Ruby Sparks is husband-and-wife team Jonathan Dayton and Valerie Faris’ follow-up to the indie breakout film of 2006, Little Miss Sunshine. The film centres on genius writer Calvin (Paul Dano) who improbably brings to life a girlfriend called (you guessed it) Ruby Sparks, played by Zoe Kazan. He and can construct her to be everything he wants romantically, but will it really bring him happiness?
I’m a huge fan of Dano. He was brilliant as mute teenager Dwayne in Little Miss Sunshine, and more than held his own as milkshake-drinking priest Eli against World’s Greatest Actor™ Daniel Day-Lewis in There Will Be Blood. He’s on top form here as the fallible Calvin, demonstrating joy, bewilderment and despair that really humanises the character. Dano shines alongside Kazan, who also wrote the screenplay. It is no surprise that the pair are involved romantically in real life given the sizzling onscreen chemistry they share.
The film isn’t without its flaws. Though the two central characters of Calvin and Ruby are three-dimensional and engrossing, the other characters feel a bit like filler to pad out the film.
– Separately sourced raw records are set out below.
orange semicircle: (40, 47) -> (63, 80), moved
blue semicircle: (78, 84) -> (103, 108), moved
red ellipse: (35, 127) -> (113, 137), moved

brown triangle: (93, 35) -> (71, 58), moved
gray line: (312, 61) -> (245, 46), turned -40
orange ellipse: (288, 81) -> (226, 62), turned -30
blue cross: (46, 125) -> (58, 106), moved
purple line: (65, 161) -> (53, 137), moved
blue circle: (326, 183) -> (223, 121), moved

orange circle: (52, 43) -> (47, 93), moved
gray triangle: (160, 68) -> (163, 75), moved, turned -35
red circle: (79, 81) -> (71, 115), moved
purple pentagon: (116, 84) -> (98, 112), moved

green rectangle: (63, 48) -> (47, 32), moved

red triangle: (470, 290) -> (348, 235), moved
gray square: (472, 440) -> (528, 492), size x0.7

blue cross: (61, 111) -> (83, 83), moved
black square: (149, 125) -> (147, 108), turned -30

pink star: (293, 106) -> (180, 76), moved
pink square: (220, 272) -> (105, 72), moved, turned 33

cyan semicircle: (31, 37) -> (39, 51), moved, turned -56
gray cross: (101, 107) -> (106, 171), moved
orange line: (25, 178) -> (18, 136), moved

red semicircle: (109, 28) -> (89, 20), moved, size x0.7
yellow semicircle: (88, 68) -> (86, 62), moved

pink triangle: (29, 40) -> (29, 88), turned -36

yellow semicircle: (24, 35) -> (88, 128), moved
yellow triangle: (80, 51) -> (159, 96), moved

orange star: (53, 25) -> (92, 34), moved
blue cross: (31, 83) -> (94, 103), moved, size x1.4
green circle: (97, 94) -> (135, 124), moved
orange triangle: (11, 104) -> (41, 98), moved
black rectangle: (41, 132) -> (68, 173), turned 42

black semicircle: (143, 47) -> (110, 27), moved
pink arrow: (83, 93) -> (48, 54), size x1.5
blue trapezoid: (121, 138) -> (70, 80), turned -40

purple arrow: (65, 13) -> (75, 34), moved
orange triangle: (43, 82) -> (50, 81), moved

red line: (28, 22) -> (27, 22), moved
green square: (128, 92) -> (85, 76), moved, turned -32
Calvin’s brother Harry (Chris Messina) is on hand to offer advice, but he’s annoying and boorish. The extended sequence involving Calvin’s mother and her lover, played by Annette Bening and Antonio Banderas, interrupted the flow of the film and didn’t appear to serve any narrative purpose. Steve Coogan pops up in a mildly amusing cameo as a literary agent, playing a character not a million miles away from the tabloid perception of himself.
Far from your standard romcom fare, Ruby Sparks explores the nature of unbalanced relationships when one person has power to control the other, analysing how difficult relationships between two complex individuals can be. Initially appearing to be an amusing figment of Calvin’s imagination, Ruby becomes a complex, emotional character that is in turns excitable, quirky, needy, moody, disinterested and clingy just like a real life person – essentially an anti-Jennifer Aniston. As the film goes on and the couple’s relationship begins to unravel, the narrative takes a darker turn, exploring the morality of Calvin’s ability to direct Ruby’s actions.
Though ostensibly set in the realms of fantasy, Ruby Sparks is ultimately about how we construct ideas and notions of people we fall in love with based on how we want other people to be, often ignoring who they really are. The film exposes the dangers of attempting to reduce a person down to an imagined ideal.